### Extracted data ###
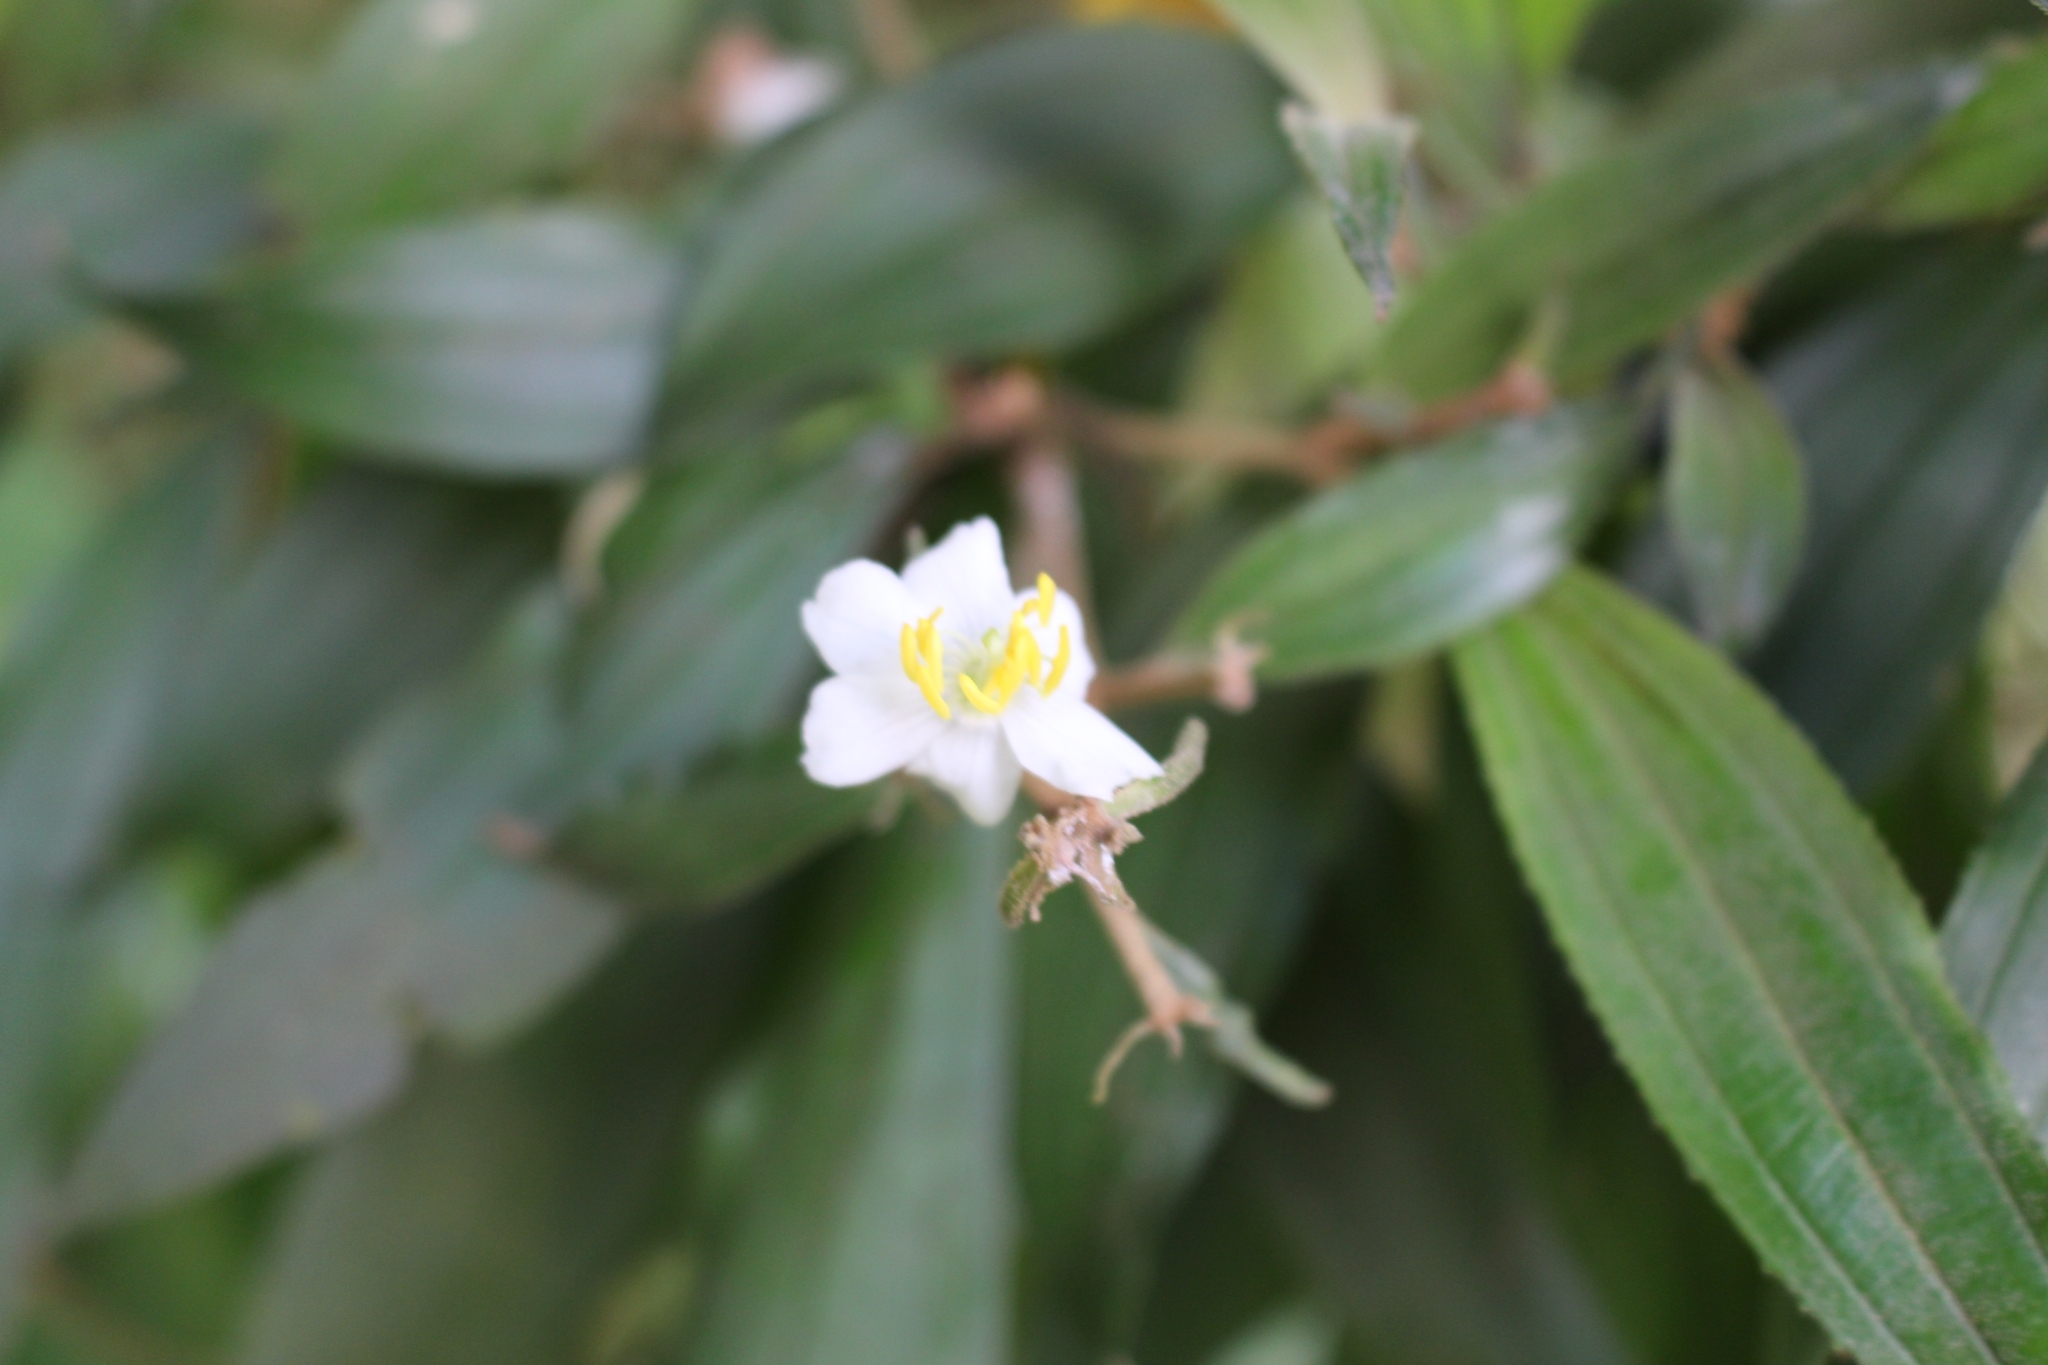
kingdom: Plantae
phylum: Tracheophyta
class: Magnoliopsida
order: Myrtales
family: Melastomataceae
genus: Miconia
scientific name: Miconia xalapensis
###
### Extracted data ###
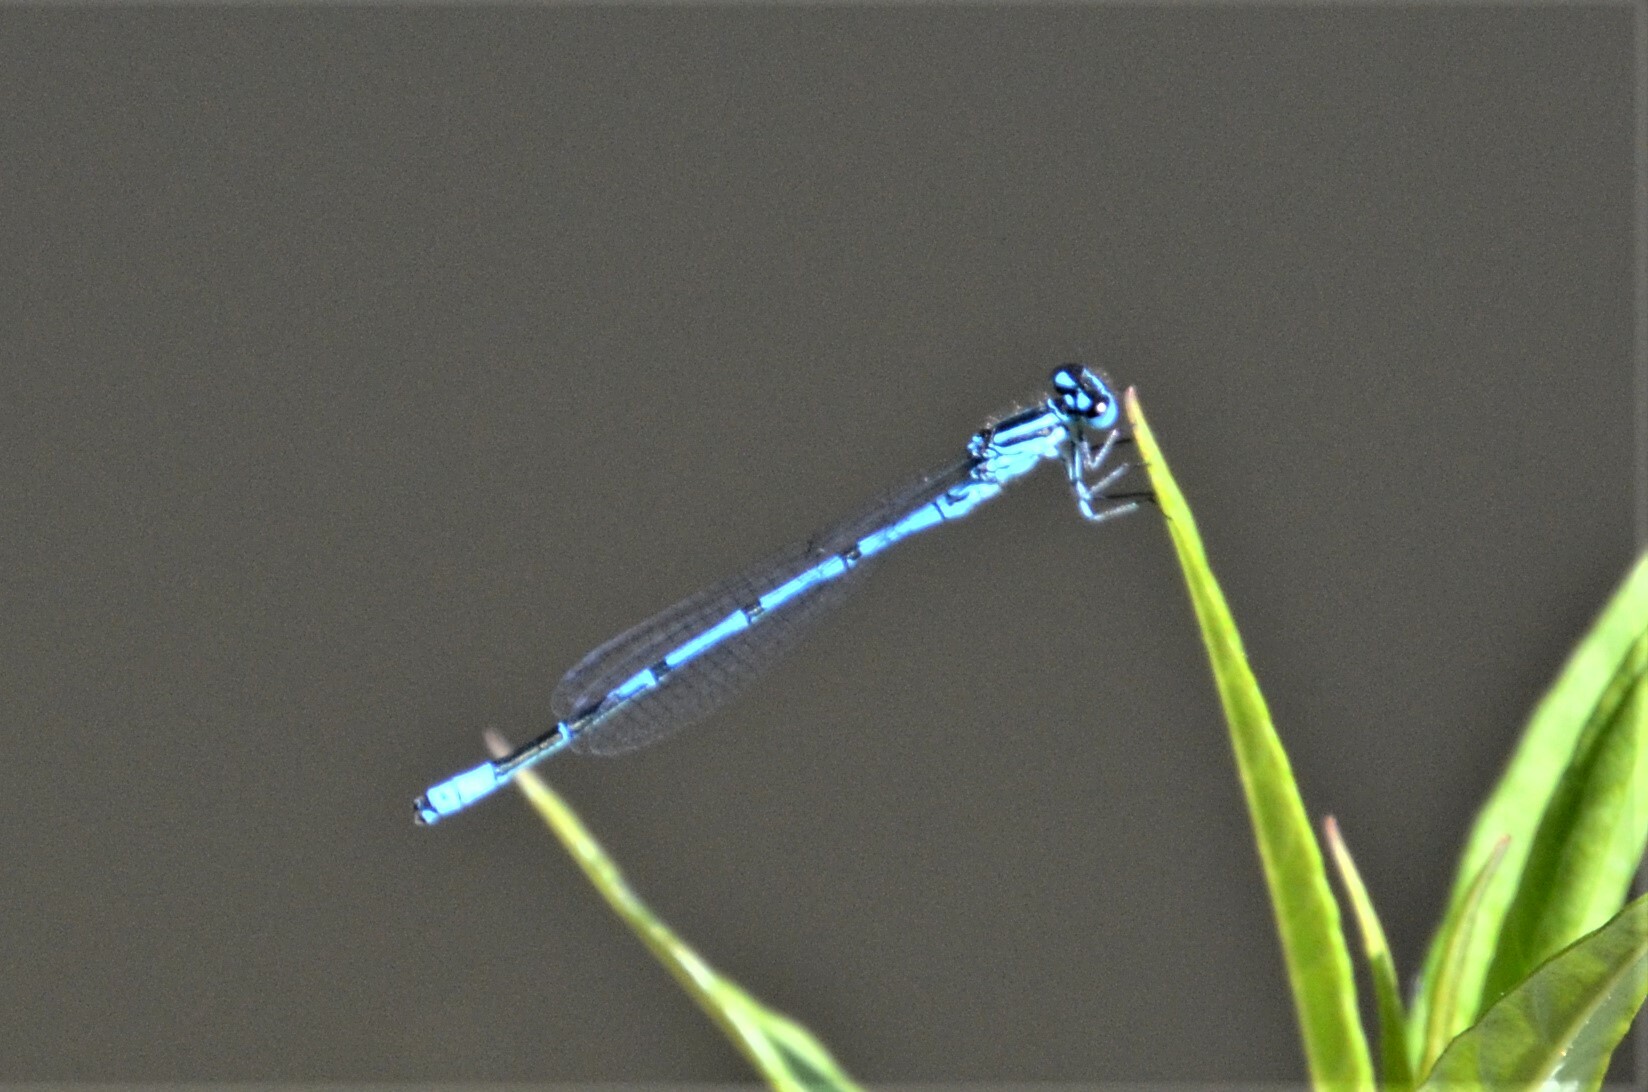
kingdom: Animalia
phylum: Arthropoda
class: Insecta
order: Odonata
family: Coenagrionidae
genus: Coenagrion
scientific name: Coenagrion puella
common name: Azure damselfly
###
### Extracted data ###
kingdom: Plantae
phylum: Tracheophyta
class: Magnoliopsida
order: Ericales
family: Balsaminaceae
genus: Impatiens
###
Set problem – Reproduce verbatim the lines of the material above, beginning with the line that contains "kingdom: Animalia" and continuing through the line that contains "common name: Azure damselfly".

Full output –
kingdom: Animalia
phylum: Arthropoda
class: Insecta
order: Odonata
family: Coenagrionidae
genus: Coenagrion
scientific name: Coenagrion puella
common name: Azure damselfly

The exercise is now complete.